Everything here is part of a freedom, a virtuosity and an intimate, deep understanding, in the adaptation of this book, a priori unadaptable, which carries in its torrential flow the rise and fall of a man, Thomas Sutpen, before, during and after the Civil War which opposed the South and the North of the United States, from 1861 to 1865, on the question of the abolition of slavery. Sutpen, a man who came from nowhere, becomes in a few years the biggest cotton planter in the county, feared – but not respected – by the small society of the town, steeped in its traditions.

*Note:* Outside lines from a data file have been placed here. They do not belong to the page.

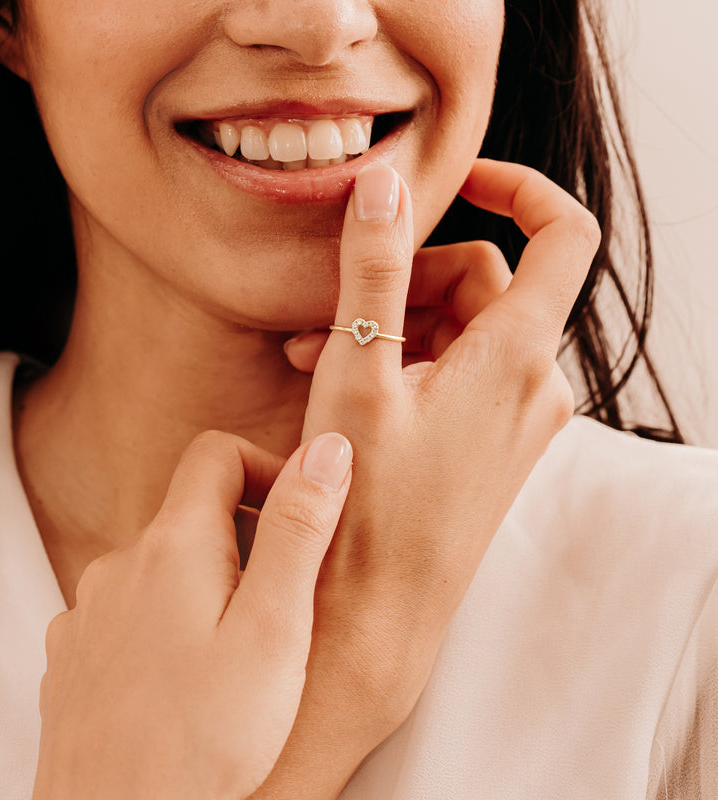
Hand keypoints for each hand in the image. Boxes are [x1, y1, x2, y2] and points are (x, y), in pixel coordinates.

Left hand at [32, 430, 352, 799]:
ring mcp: (87, 612)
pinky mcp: (72, 657)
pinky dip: (162, 625)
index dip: (264, 469)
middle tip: (278, 610)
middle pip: (189, 512)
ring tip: (233, 657)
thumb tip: (326, 447)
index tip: (293, 522)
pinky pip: (126, 612)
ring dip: (202, 588)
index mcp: (174, 544)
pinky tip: (184, 683)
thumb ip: (299, 529)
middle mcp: (118, 564)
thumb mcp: (276, 628)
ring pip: (159, 566)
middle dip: (242, 541)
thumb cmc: (207, 739)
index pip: (216, 453)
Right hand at [256, 160, 599, 797]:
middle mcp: (531, 383)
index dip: (518, 189)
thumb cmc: (366, 501)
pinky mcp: (491, 443)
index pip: (562, 235)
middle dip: (408, 277)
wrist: (377, 607)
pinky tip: (346, 382)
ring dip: (394, 324)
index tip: (460, 181)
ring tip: (318, 350)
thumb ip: (375, 270)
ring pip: (463, 330)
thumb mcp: (359, 372)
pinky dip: (408, 363)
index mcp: (515, 355)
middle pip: (484, 281)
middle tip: (335, 306)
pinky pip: (460, 375)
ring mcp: (514, 417)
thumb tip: (385, 186)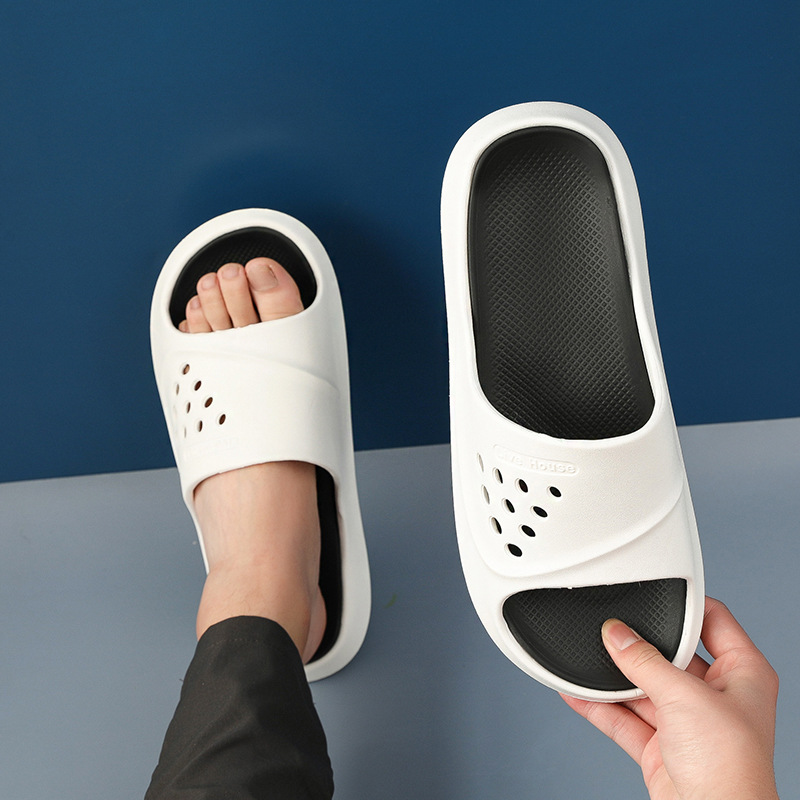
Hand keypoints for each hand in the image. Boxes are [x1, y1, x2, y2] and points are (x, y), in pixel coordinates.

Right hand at [562, 597, 778, 799]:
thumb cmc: (731, 769)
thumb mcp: (685, 697)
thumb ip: (644, 662)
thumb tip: (616, 635)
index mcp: (743, 674)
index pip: (714, 621)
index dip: (685, 606)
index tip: (654, 592)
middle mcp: (717, 696)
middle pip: (671, 655)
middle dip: (640, 646)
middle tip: (611, 629)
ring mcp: (688, 723)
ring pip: (644, 688)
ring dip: (615, 679)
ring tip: (585, 657)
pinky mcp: (663, 747)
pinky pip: (626, 718)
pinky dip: (602, 707)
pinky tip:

His success will be immediately hampered by the injunction that weighs on him to found a purebred lineage, while he knows he is tainted by a stain, in this southern world where the slightest drop of black blood is enough for you. to be classified as Black, and therefore to exclude you. What Faulkner works on, he who was a man from this not really progressive South, is the curse that strikes this world where miscegenation is at the same time inevitable and forbidden – inevitable, too, because forbidden and therefore hidden, buried. A curse which here takes the form of incest and fratricide, Faulkner being part of a lineage which goes from Greek tragedians to Shakespeare, via the biblical substrate.

Interdisciplinary theater

Faulkner kneads all this in a very particular way, as non-linear as possible, into a form of an indomitable river of flow of consciousness which goes back the course of a troubled and unspoken history, and triggering a “crash of times” between the 1860s and the 1930s, where he wrote the book. “Faulkner’s work has always seemed to me to be like this: a deferred revelation, which generates his technique, not of elucidation (psychological, nor social, nor…) but, ultimately, of the amassing of a mystery and winding of a vertigo”, wrote Edouard Glissant in the magnificent book he dedicated to the American writer (Faulkner, MississippiGallimard, Folio essays) and who guided Séverine Chavrier in her reading ofAbsalon!.